I'm trying to parse the main (last in the dom tree)
<table>
in this website: "https://aips.um.si/PredmetiBP5/Main.asp?Mode=prg&Zavod=77&Jezik=&Nac=1&Nivo=P&Prg=1571&Let=1" Im using the Htmlagilitypack and writing code in C# on a wpf application in visual studio 17.
Right now im using this code:
iso = Encoding.GetEncoding("windows-1250");
web = new HtmlWeb()
{
AutoDetectEncoding = false,
OverrideEncoding = iso,
};
//http = https://aips.um.si/PredmetiBP5/Main.asp?Mode=prg&Zavod=77&Jezik=&Nac=1&Nivo=P&Prg=1571&Let=1
string http = formatLetnikLink(l.Attributes["onclick"].Value).ToString();
var htmlProgDoc = web.Load(http);
string s = htmlProgDoc.ParsedText;
htmlprogDoc.ParsedText correctly includes all the rows that are supposed to be in the last table (I had this for debugging, just incase the watch window was broken or something... idk...)

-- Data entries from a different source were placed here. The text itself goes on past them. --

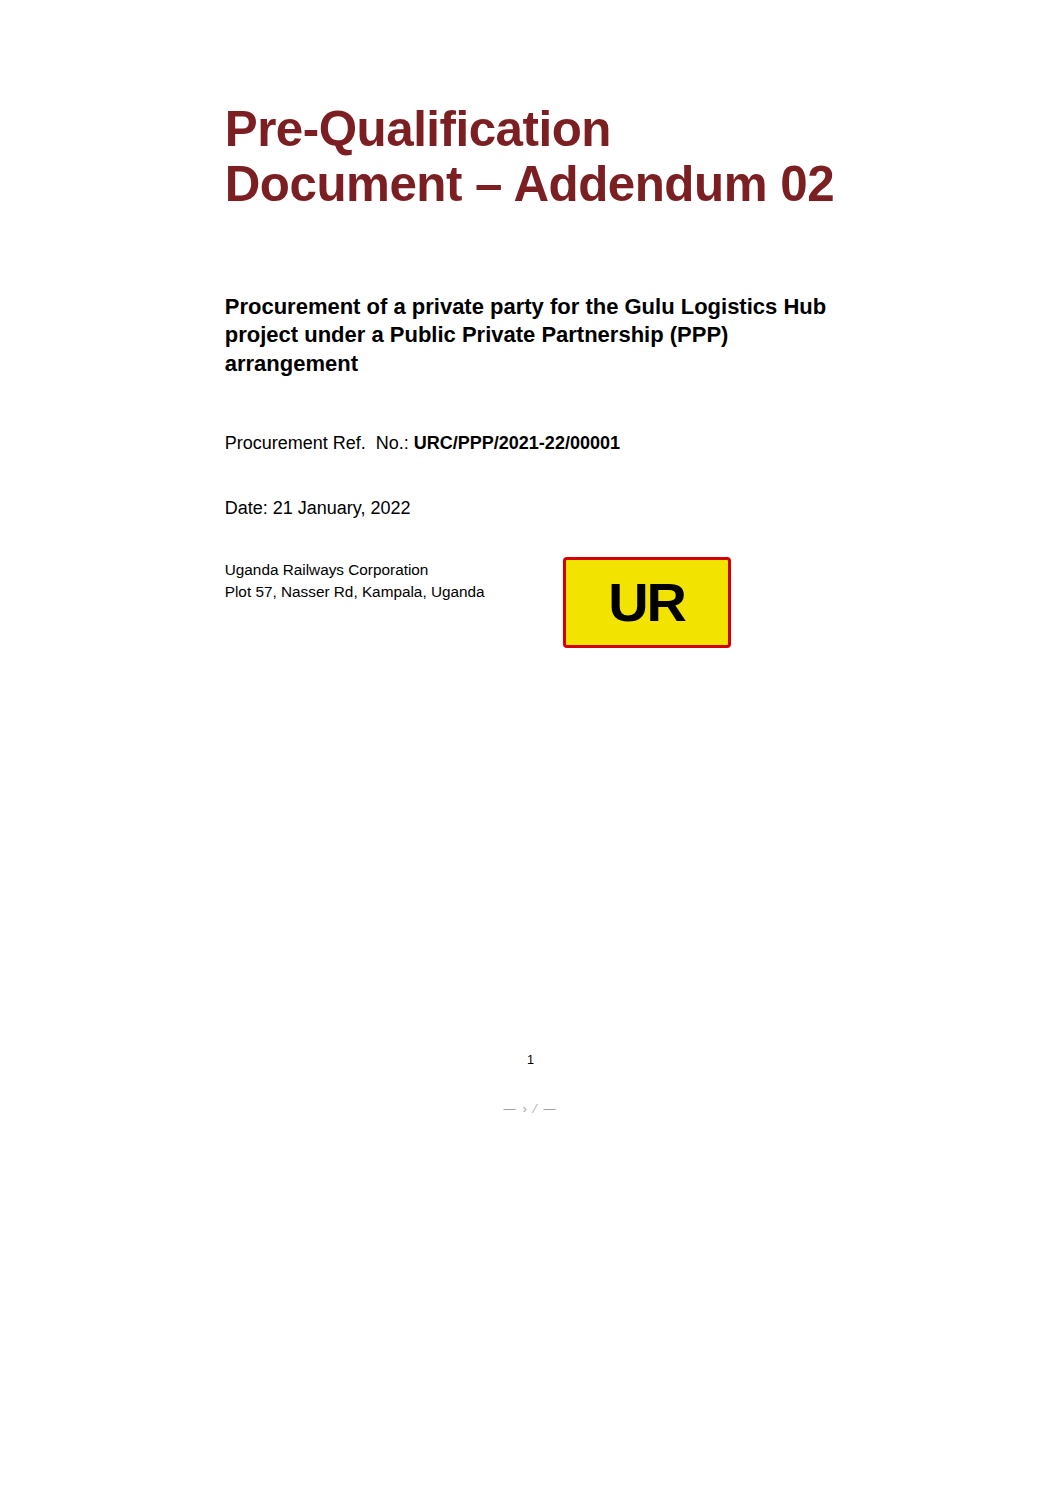Pre-Qualification Document – Addendum 02
Procurement of a private party for the Gulu Logistics Hub project under a Public Private Partnership (PPP) arrangement
Procurement Ref. No.: URC/PPP/2021-22/00001
Date: 21 January, 2022
Uganda Railways Corporation
Plot 57, Nasser Rd, Kampala, Uganda
UR
1
— › ⁄ —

I tried to first get all the tables on the tables on the website. And realized that there are 6
<table></table>
tags on it, even tho you visualy see only one. After debuggign for a couple of hours, i realized that the last main table, is the last
<table>
in the dom tree, and that the parser parsing fully all the
<tr>
tags that the table has. This is the problem, I need all the tr tags.

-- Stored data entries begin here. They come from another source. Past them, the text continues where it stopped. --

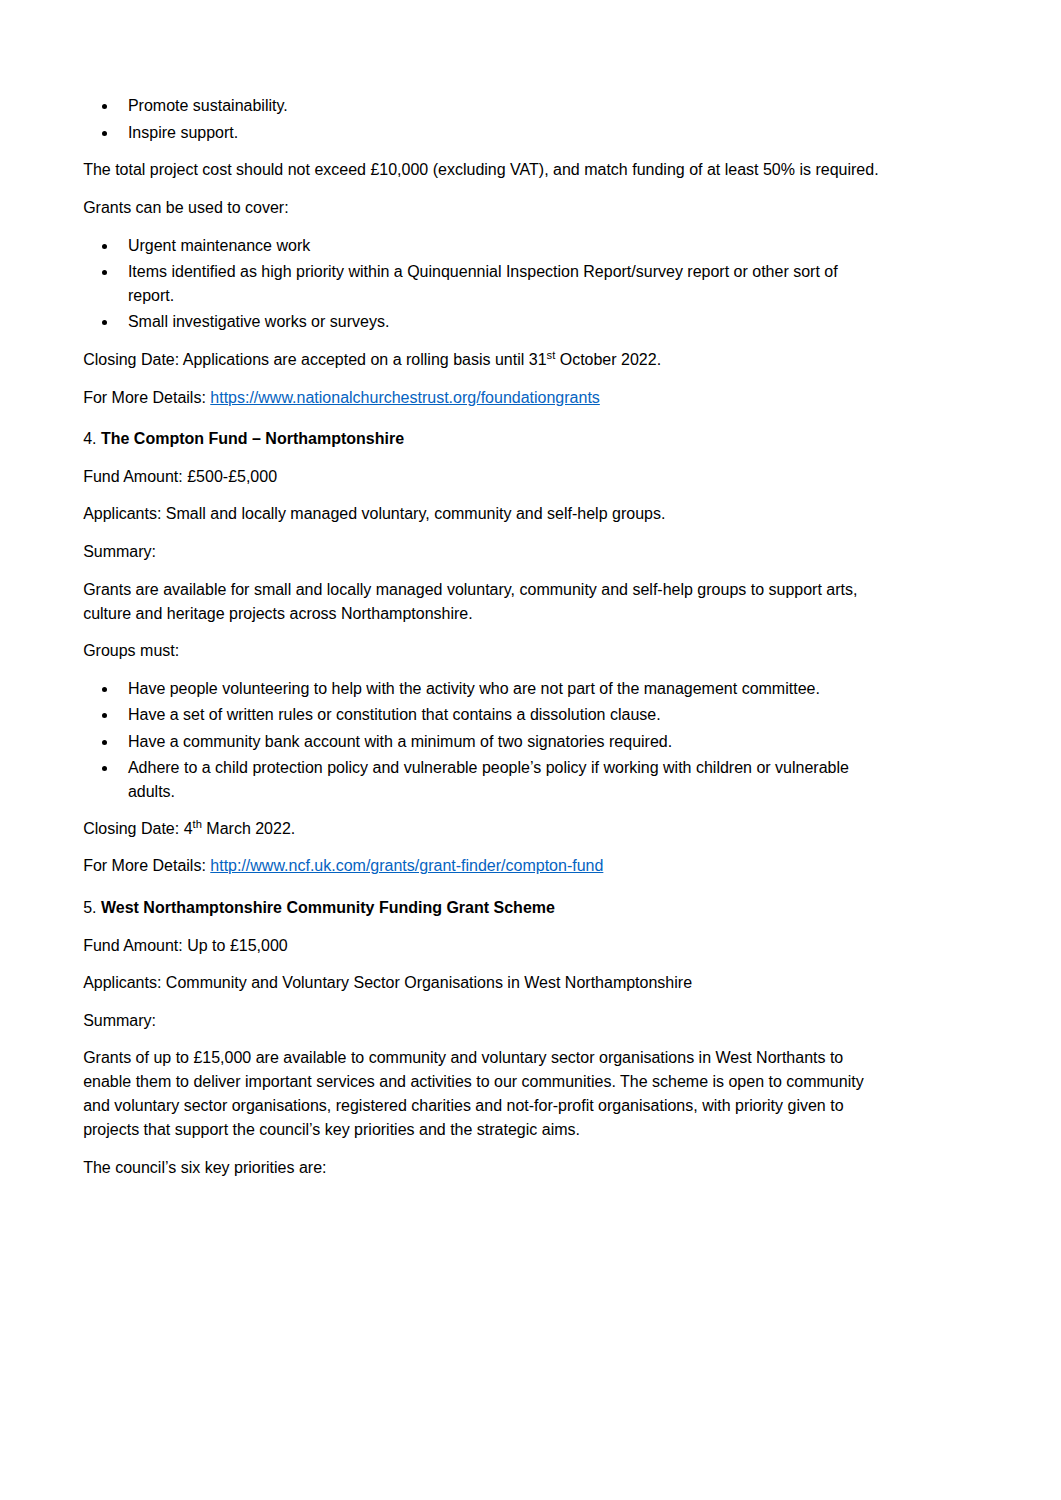Promote sustainability.
Inspire support.
The total project cost should not exceed £10,000 (excluding VAT), and match funding of at least 50% is required.
Grants can be used to cover:
Urgent maintenance work
Items identified as high priority within a Quinquennial Inspection Report/survey report or other sort of report.
Small investigative works or surveys.
Closing Date: Applications are accepted on a rolling basis until 31st October 2022.
For More Details: https://www.nationalchurchestrust.org/foundationgrants
4. The Compton Fund – Northamptonshire
Fund Amount: £500-£5,000
Applicants: Small and locally managed voluntary, community and self-help groups.
Summary:
Grants are available for small and locally managed voluntary, community and self-help groups to support arts, culture and heritage projects across Northamptonshire.
Groups must:
Have people volunteering to help with the activity who are not part of the management committee.
Have a set of written rules or constitution that contains a dissolution clause.
Have a community bank account with a minimum of two signatories required.
Adhere to a child protection policy and vulnerable people’s policy if working with children or vulnerable adults.
Closing Date: 4th March 2022.
For More Details: http://www.ncf.uk.com/grants/grant-finder/compton-fund
5. West Northamptonshire Community Funding Grant Scheme
Fund Amount: Up to £15,000
Applicants: Community and Voluntary Sector Organisations in West Northamptonshire
Summary:
Grants of up to £15,000 are available to community and voluntary sector organisations in West Northants to enable them to deliver important services and activities to our communities. The scheme is open to community and voluntary sector organisations, registered charities and not-for-profit organisations, with priority given to projects that support the council’s key priorities and the strategic aims.
The council’s six key priorities are:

var tables = htmlProgDoc.DocumentNode.SelectNodes("//table");
There are 6 times
<table></table>
tags, as expected, and everyone of them is fully parsed, including all their rows and columns, except the last one, in the last one it only parses the first two rows and then the parser apears to append a
</table>
by its self, I also tried using the direct xpath selector, copy-ed from firefox: "/html/body/div/center[2]/font/font/font/table", instead of "//table" which found the correct table, but the table also contained only the first 2 rows
var theTableINeed = tables.Last();
//contains the correct table which I need, but with only the first two rows
The Html on that page is malformed. One possible workaround is stripping the code for last table and parse it as a document.

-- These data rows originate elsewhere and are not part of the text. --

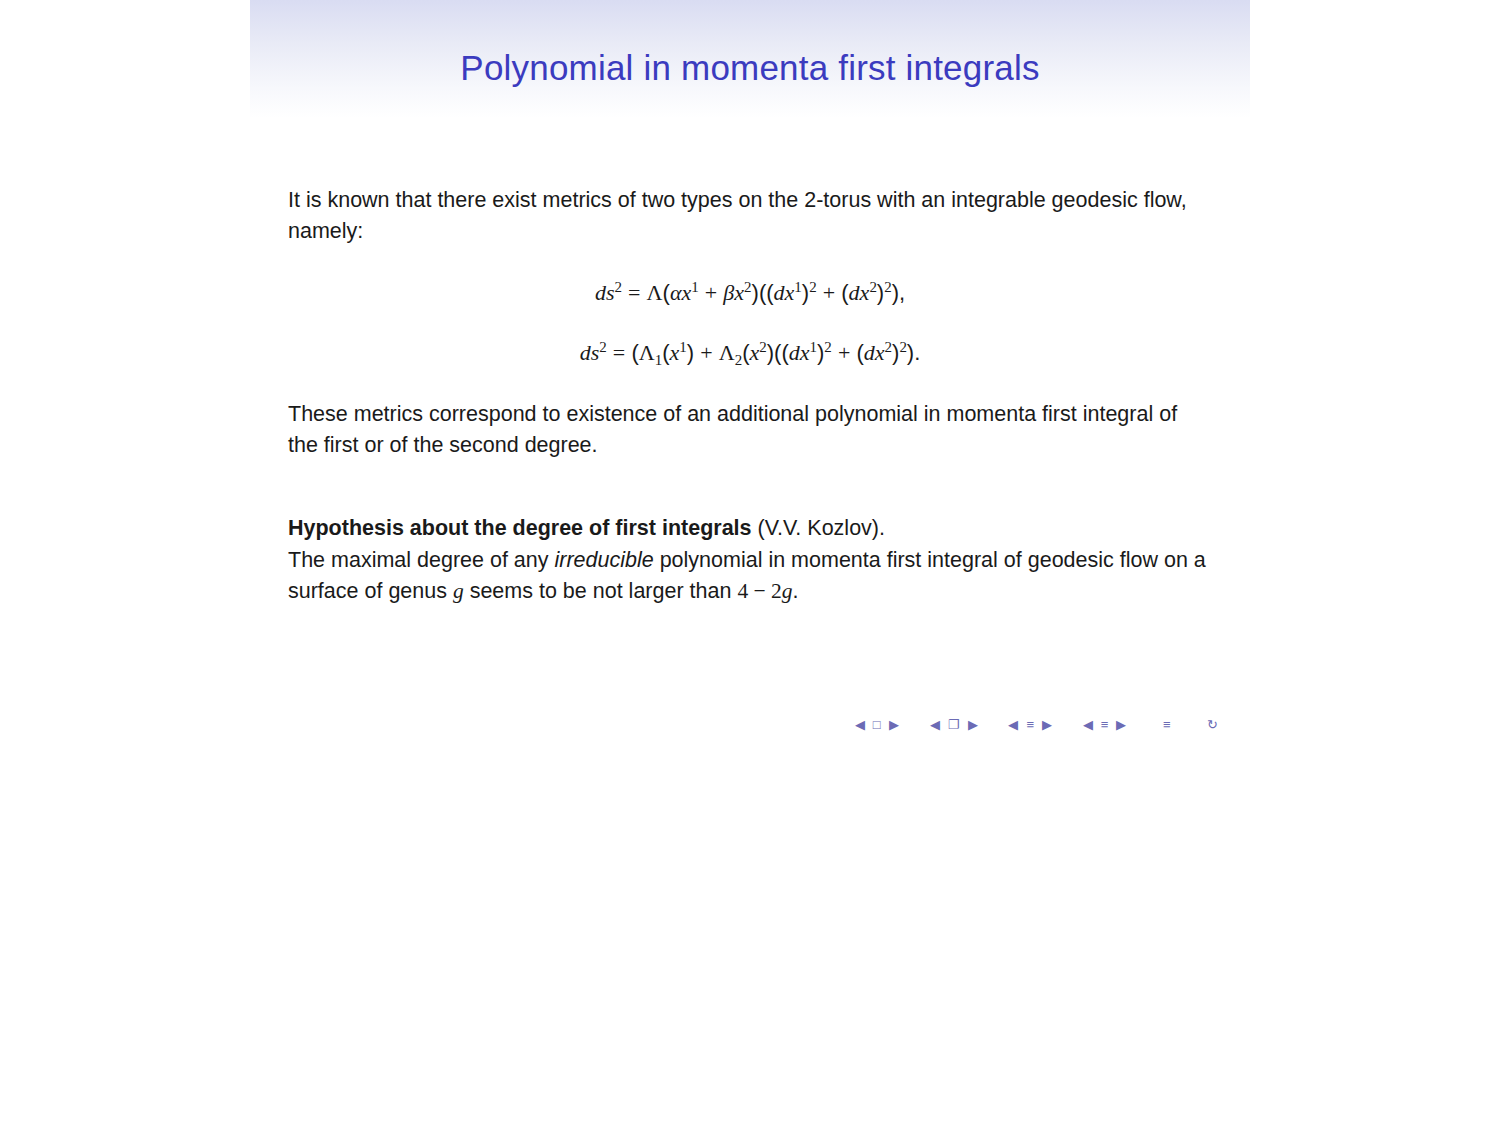Polynomial in momenta first integrals
It is known that there exist metrics of two types on the 2-torus with an integrable geodesic flow, namely:
ds2 = Λ(αx1 + βx2)((dx1)2 + (dx2)2),
ds2 = (Λ1(x1) + Λ2(x2)((dx1)2 + (dx2)2).
These metrics correspond to existence of an additional polynomial in momenta first integral of the first or of the second degree.
Hypothesis about the degree of first integrals (V.V. Kozlov).
The maximal degree of any irreducible polynomial in momenta first integral of geodesic flow on a surface of genus g seems to be not larger than 4 − 2 g.
◀□▶ ◀❐▶ ◀≡▶ ◀≡▶ ≡ ↻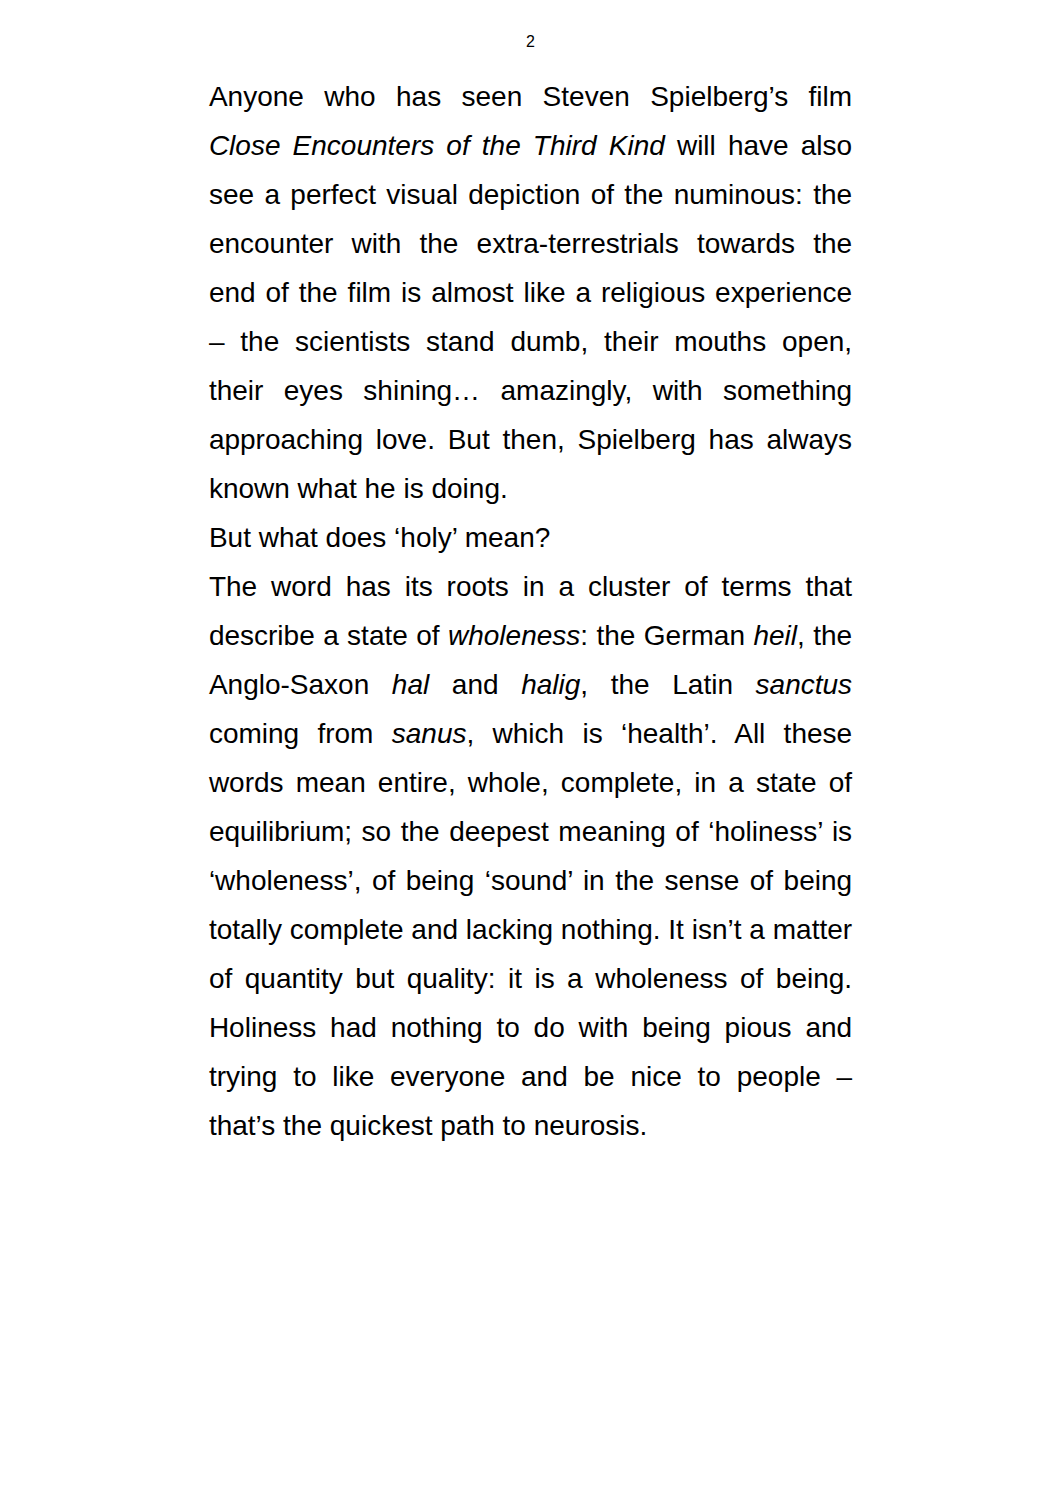2
Anyone who has seen Steven Spielberg’s film Close Encounters of the Third Kind will have also see a perfect visual depiction of the numinous: the encounter with the extra-terrestrials towards the end of the film is almost like a religious experience – the scientists stand dumb, their mouths open, their eyes shining… amazingly, with something approaching love. But then, Spielberg has always known what he is doing.
But what does ‘holy’ mean?
The word has its roots in a cluster of terms that describe a state of wholeness: the German heil, the Anglo-Saxon hal and halig, the Latin sanctus coming from sanus, which is ‘health’. All these words mean entire, whole, complete, in a state of equilibrium; so the deepest meaning of ‘holiness’ is ‘wholeness’, of being ‘sound’ in the sense of being totally complete and lacking nothing. It isn’t a matter of quantity but quality: it is a wholeness of being. Holiness had nothing to do with being pious and trying to like everyone and be nice to people – that’s the quickest path to neurosis.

var client = new WebClient();
string html = client.DownloadString(url);
int lastTableOpen = html.LastIndexOf("<table");
int lastTableClose = html.LastIndexOf("</table");
string lastTable = html.Substring(lastTableOpen, lastTableClose - lastTableOpen + 8);
Then use HtmlAgilityPack:
var table = new HtmlDocument();
table.LoadHtml(lastTable);
foreach (var row in table.DocumentNode.SelectNodes("//table//tr"))
{
Console.WriteLine(row.ToString());
}
But I don't know if there are problems in the table itself.